Page 80 of Hidden Echoes

She blinks, caught off guard by the answer.

“Listen, I’m only going to say this once.” My voice is firmer than I expected. “No matter what the hell Carter says, you’re my wife. And I’m not giving you a fucking annulment. Because that’s not what you really want.”

She looks down, biting her lip. “But that’s what you want… I forced you into it.”

Something in her voice—hesitation, maybe insecurity—makes something in my chest twist.

I step closer, the second time I’ve pushed past the line between us. My hand reaches out, tentative at first, before resting on the counter beside her, almost as if I’m testing the water.

The heat of her skin, so close, feels foreign—intimate in a way that catches me off guard.

I don’t usually do this, don’t usually close the distance like this.

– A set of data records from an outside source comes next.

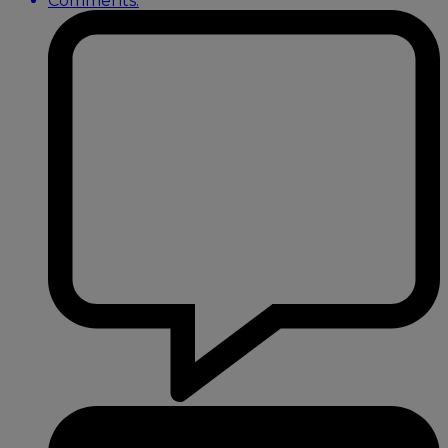
Comments:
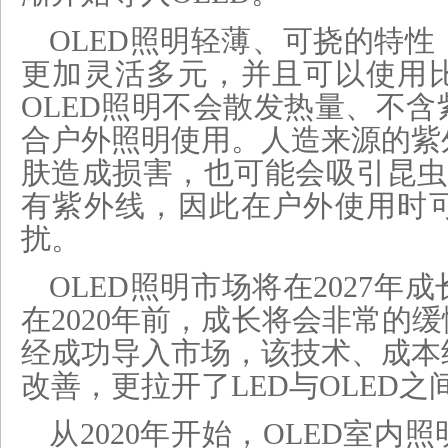
OLED照明轻薄、可挠的特
更加灵活多元，并且可以使用
OLED照明不会散发热量、不
合户外照明使用。人造来源的紫
肤造成损害，也可能会吸引昆虫
有紫外线，因此在户外使用时
扰。
OLED照明市场将在2027年
在2020年前，成长将会非常的缓
经成功导入市场，该技术、成本
改善，更拉开了LED与OLED
从2020年开始，OLED室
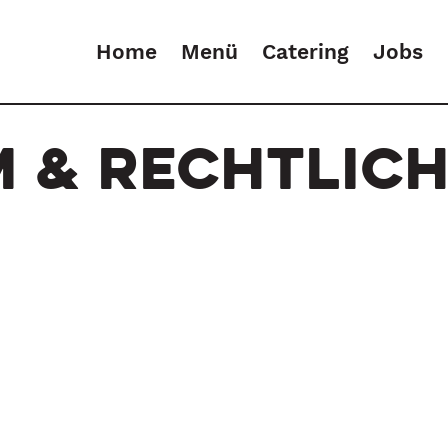
Home
Menü
Catering
Jobs
 & RECHTLIC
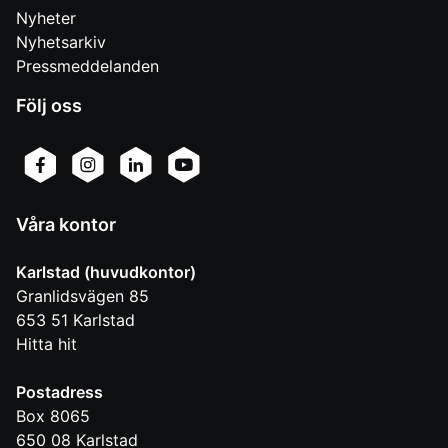
Nyheter
Nyhetsarkiv
Pressmeddelanden
Följ oss
Våra kontor
Karlstad (huvudkontor)
Granlidsvägen 85
653 51
Karlstad
Hitta hit
Postadress
Box 8065
650 08
Karlstad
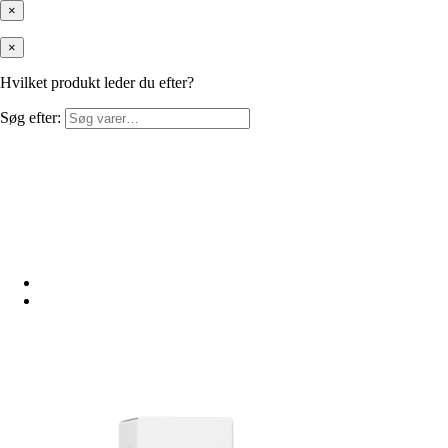
×
×
Hvilket produkt leder du efter?
Søg efter:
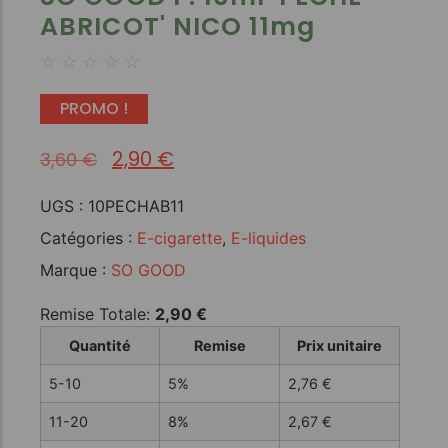
ABRICOT' NICO 11mg
☆
☆
☆
☆
☆
PROMO !
2,90
€
3,60
€
UGS :
10PECHAB11
Catégories :
E-cigarette
,
E-liquides
Marque :
SO GOOD
Remise Totale:
2,90
€
Quantité
Remise
Prix unitaire
5-10
5%
2,76
€
11-20
8%
2,67
€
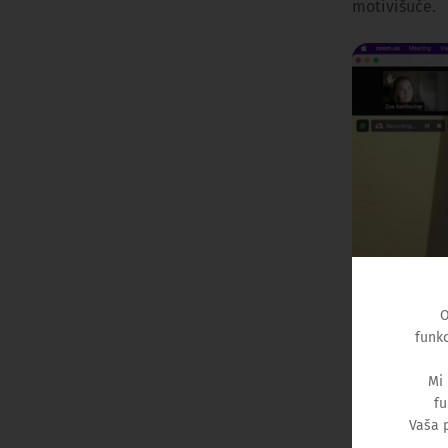
motivišuće.
O
funkc
Mi
fu
Vaša 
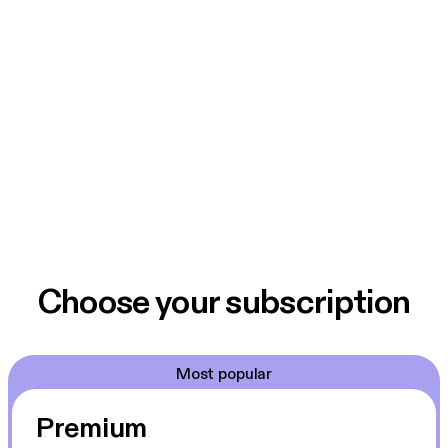
Choose your subscription
Most popular
Premium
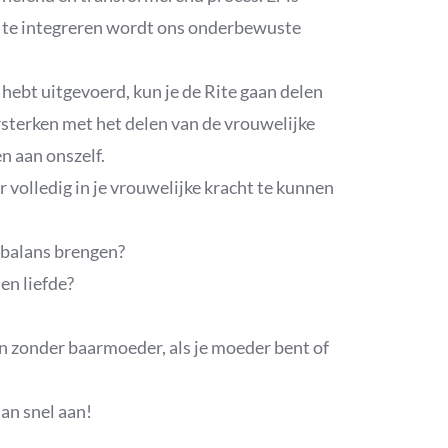
 te integreren wordt ons onderbewuste
 hebt uitgevoerd, kun je de Rite gaan delen
sterken met het delen van de vrouwelijke
n aan onszelf.
 volledig in je vrouwelijke kracht te kunnen
 balans brengen?
en liefde?
én zonder baarmoeder, als je moeder bent of
dan snel aan!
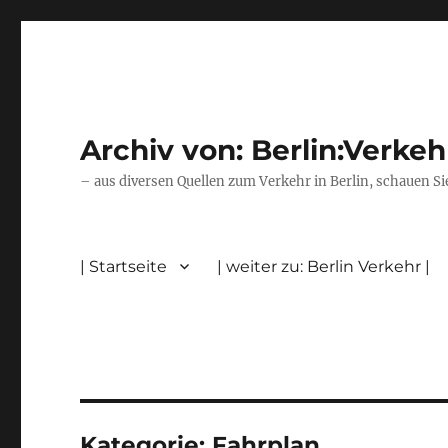
Archiv von: Berlin:Verkeh
– aus diversen Quellen zum Verkehr in Berlin, schauen Si
| Startseite
| weiter zu: Berlin Verkehr |
Kategorie:
Fahrplan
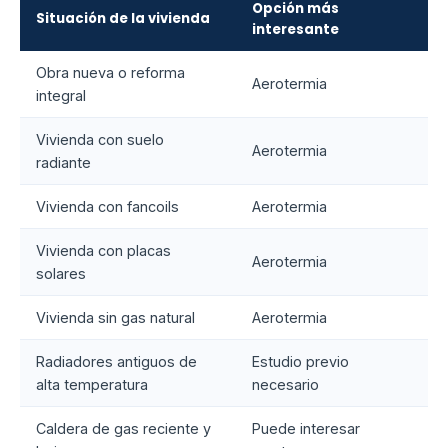
Opción más
Situación de la vivienda
interesante
Obra nueva o reforma
Aerotermia
integral
Vivienda con suelo
Aerotermia
radiante
Vivienda con fancoils
Aerotermia
Vivienda con placas
Aerotermia
solares
Vivienda sin gas natural
Aerotermia
Radiadores antiguos de
Estudio previo
alta temperatura
necesario
Caldera de gas reciente y
Puede interesar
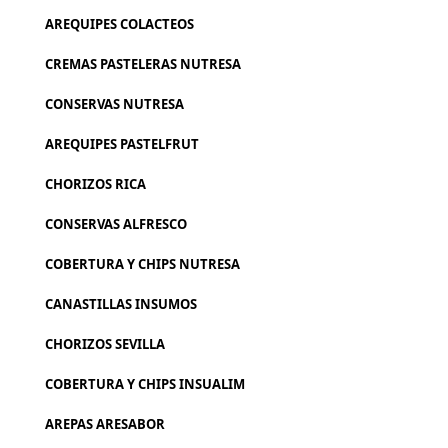
AREQUIPES COLACTEOS
CREMAS PASTELERAS NUTRESA
CONSERVAS NUTRESA
AREQUIPES PASTELFRUT
CHORIZOS RICA
CONSERVAS ALFRESCO
COBERTURA Y CHIPS NUTRESA
CANASTILLAS INSUMOS
CHORIZOS SEVILLA
COBERTURA Y CHIPS INSUALIM
AREPAS ARESABOR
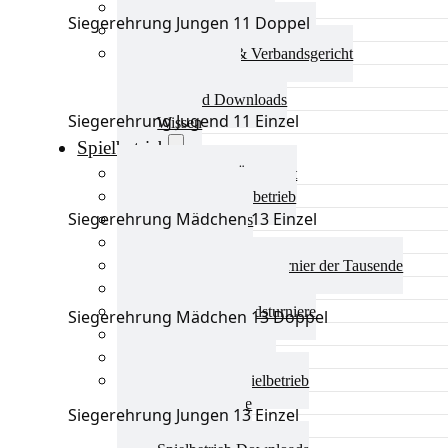
Aktuelles Verband
Siegerehrung Jungen 11 Doppel
Präsidium & Funktionäre
Ausschüsse & Verbandsgericht
Kinderschutz
Verband Downloads
Siegerehrung Jugend 11 Einzel
Wissen
Spielbetrieb
Spielbetrieb Übersicht
Aktuelles Spielbetrieb
Siegerehrung Mädchen 13 Einzel
BEM & Qualis
LRL & Qualis
TTT – Tischtennisturnier der Tausende
mini-Meisterschaften
Weitere Verbandsturniere
Siegerehrung Mädchen 13 Doppel
Terminkalender
Turnierausrichtung
Mannschaftsspielbetrieb
Vereinsturniere
Siegerehrung Jungen 13 Einzel
Schiedsrichter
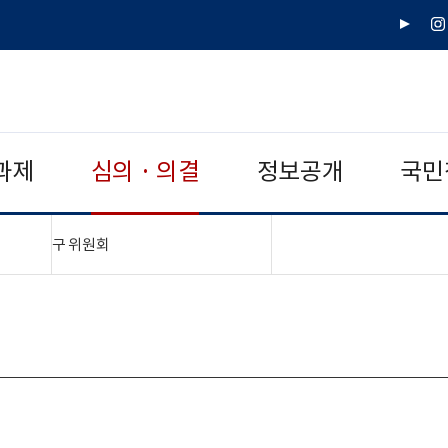
유
인
튜
스
브
타
그
램
과제
심의 · 의결
정보공개
국민
"접기,펼치기"
구 위원회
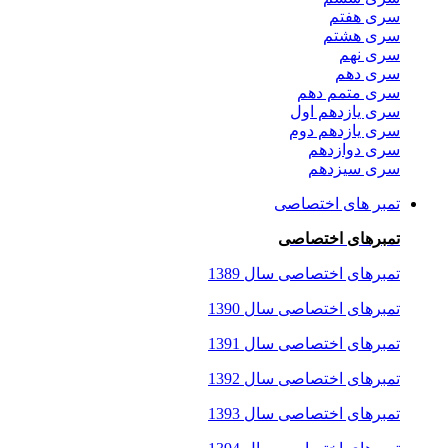
سری هفتم
سری هشتم
سری نهم
سری دهم
سری متمم دهم
سری یازدهم اول
سری یازدهم دوم
سری دوازدهم
سری سیزدهم
تمبر های اختصاصی
تمبرهای اختصاصی
تمبرهای اختصاصی سال 1389
تمبرهای اختصاصی سال 1390
تمبرهای اختصاصی سال 1391
تمبرهای اختصاصی سال 1392
تمبرهای اختصاصی سال 1393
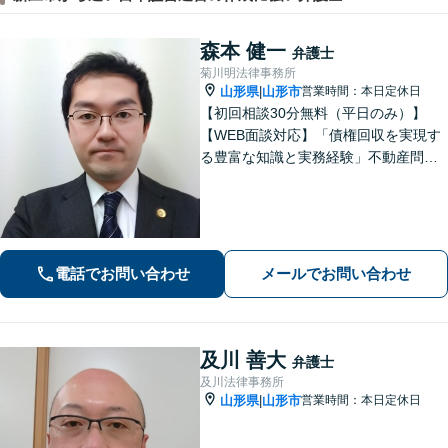
森本 健一
弁護士
菊川明法律事務所
山形県
山形市
営業時間：本日定休日
|
【初回相談30分無料（平日のみ）】
【WEB面談対応】「債権回収を実現す
る豊富な知識と実務経験」不動産問
題：賃貸借契約書の作成から入居者と
のトラブル対応まで、オーナーさまの
立場に立った解決をご提案します。
【休日・夜間相談可】
電話でお問い合わせ
メールでお問い合わせ
及川 善大
弁護士
及川法律事務所
山形県
山形市
営業時間：本日定休日
|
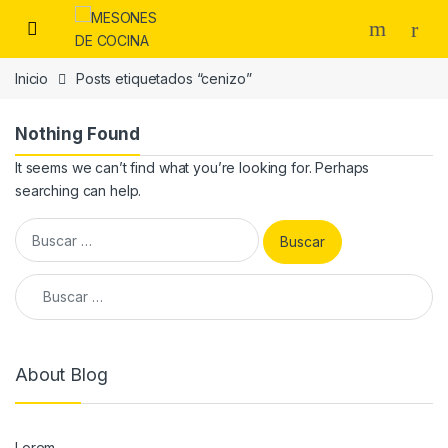
Skip to navigation
Skip to content
Inicio
Posts etiquetados “cenizo”
Nothing Found
It seems we can’t find what you’re looking for. Perhaps
searching can help.
Buscar:
Buscar:
About Blog
Lorem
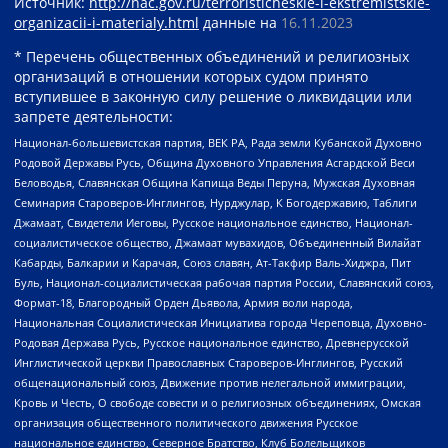
Источник:
http://nac.gov.ru/terroristicheskie-i-ekstremistskie-
organizacii-i-materialy.html
данные на
16.11.2023
* Перечень общественных объединений и религиозных
организаций в отношении которых судом принято
вступившее в законную силу решение о ликвидации или
запрете деятельности:
Национал-большевистская партия, ВЕК РА, Рада земли Кубанской Духовно
Родовой Державы Русь, Община Духовного Управления Асгардской Веси
Беловодья, Славянская Община Капища Веды Перуна, Мужская Духовная
Семинария Староверов-Инглингов, Нурджулар, К Богодержавию, Таблиги
Джамаат, Свидетели Иеговы, Русское национальное единство, Национал-
социалистическое общество, Джамаат мувахидов, Объединенный Вилайат
Кабарды, Балкарии и Карачая, Союз славян, Ат-Такфир Валь-Хиджра, Пит
Буль, Национал-социалистическая рабочая партия России, Славянский союз,
Формат-18, Благородный Орден Дьявола, Армия воли народа,
Национальная Социалистическая Инициатива города Череповца, Духовно-
Родовая Держава Русь, Русское национальное единство, Древнерусской
Инглистической церкви Православных Староверов-Инглингов, Русский
общенациональный союз, Движение против нелегальной иммиграции,
Кровь и Честь, О свободе совести и о религиозных объединениях, Омская
организация общественного политического движения Русское
национальное единство, Северное Братство, Клуб Болельщиков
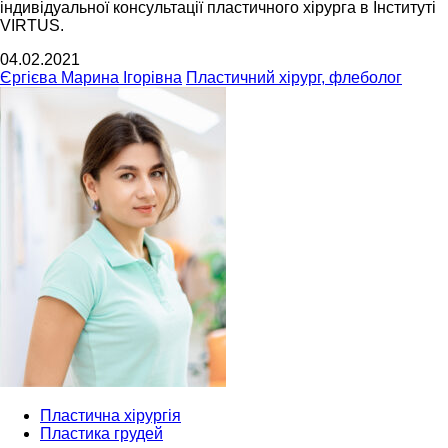
індивідуальної консультації пластичного хірурга в Інституті
VIRTUS.
04.02.2021
Єргієва Марина Ігорівна
Пластичний хірург, флеболог
Пластична хірургія
Пластика грудей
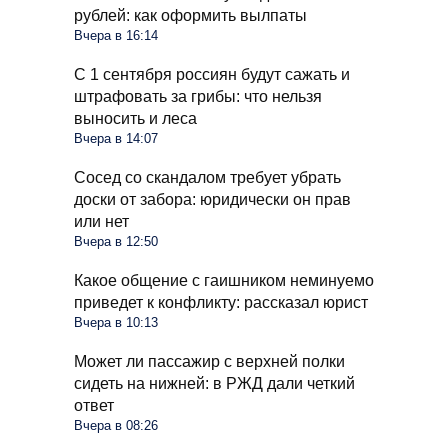
рублей: как оформить вылпаты
Вчера в 16:14
С 1 сентября россиян будут сажать и
штрафовать за грибы: что нельзя
выносить и леса
Вчера в 14:07
Сосед со скандалом требует убрать
доски от забора: юридически он прав
или нет
Вчера в 12:50
Какое общение с гаишником неминуемо
приведет к конфликту: рассказал юрист
Вчера в 10:13
Может ли пассажир с верхней полки
сидеть на нижней: в РЖД дали четкий
ответ
Вчера в 08:26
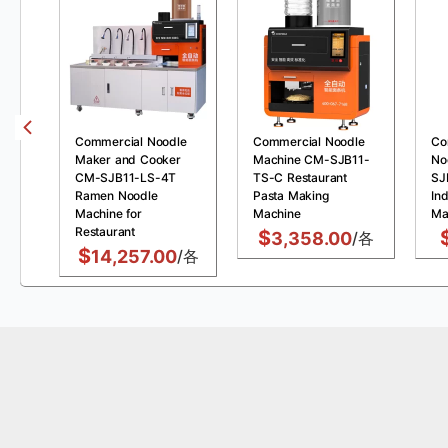
Commercial Noodle
Commercial Noodle
Co
Maker and Cooker
Machine CM-SJB11-
No
CM-SJB11-LS-4T
TS-C Restaurant
SJ
Ramen Noodle
Pasta Making
Ind
Machine for
Machine
Ma
Restaurant
$
3,358.00
/各
$
14,257.00
/各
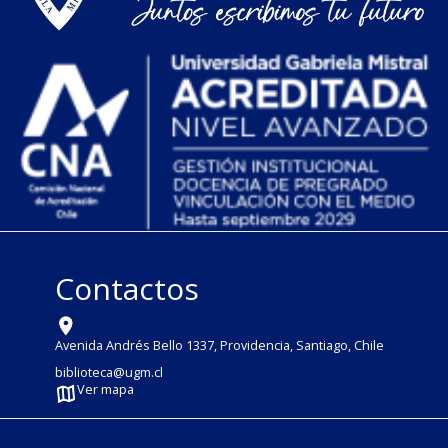
Contactos
Avenida Andrés Bello 1337, Providencia, Santiago, Chile
biblioteca@ugm.cl
Ver mapa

But with her, it’s different.

My fingers brush the edge of the counter, just barely touching the same space she’s occupying.

I can feel her tense, but she doesn’t pull away. That makes the air between us feel even more charged, like everything I’m holding back is waiting for a reason to spill over.

I’m not used to this, used to keeping my distance, to letting the silence and the space keep things in check. But here, with Mia, everything seems different.

She doesn’t push me away, doesn’t pull back like I expect.

And it surprises me. More than I want to admit

Touching her should feel strange. Should feel uncomfortable.

But it doesn’t.

It’s easy. The easiest thing I’ve ever done.

I brush the pad of my finger along her cheek, feeling the softness of her skin beneath my touch. Her breath catches, and I see her bite her lip harder, as if trying to hold something back.

It pulls at me, that small, fragile movement.

The urge to close the distance between us, to kiss her, takes hold, stronger than I expect.

The tension in the room thickens, like something is waiting to snap, and I can barely hold myself back.

But I focus, forcing myself to stay still. My finger lingers just for a second longer, the heat of her skin against mine grounding me.

“You’re my wife,” I say, softer now. “It might’ve caught me off guard at first, but that doesn’t mean I don’t want to try.”

She stares at me, doubt and stubbornness battling in her expression.

“Why?” she asks. “You don’t even like me. You pity me. That’s what he said.”

My jaw tightens. “Fuck what Carter said.”

She blinks. I keep going.

“The truth is, if anyone should feel sorry for someone here, it’s you for me. You’re strong, Mia. Resilient. You could do anything if it weren’t for the shitty men who held you back.”

She studies me, trying to figure out where I’m going with this.

"I'm the bastard who barely knows what the hell he's doing… well, except when it comes to you. I don’t know how to explain it—you justfeelright,” I chuckle softly. “You’re beautiful. Probably the most beautiful, crazy girl I’ve ever met. And somehow, by some miracle, you like me.”

I pause, watching every little reaction on her face.

“So why the hell would I throw that away? I’m not that stupid.”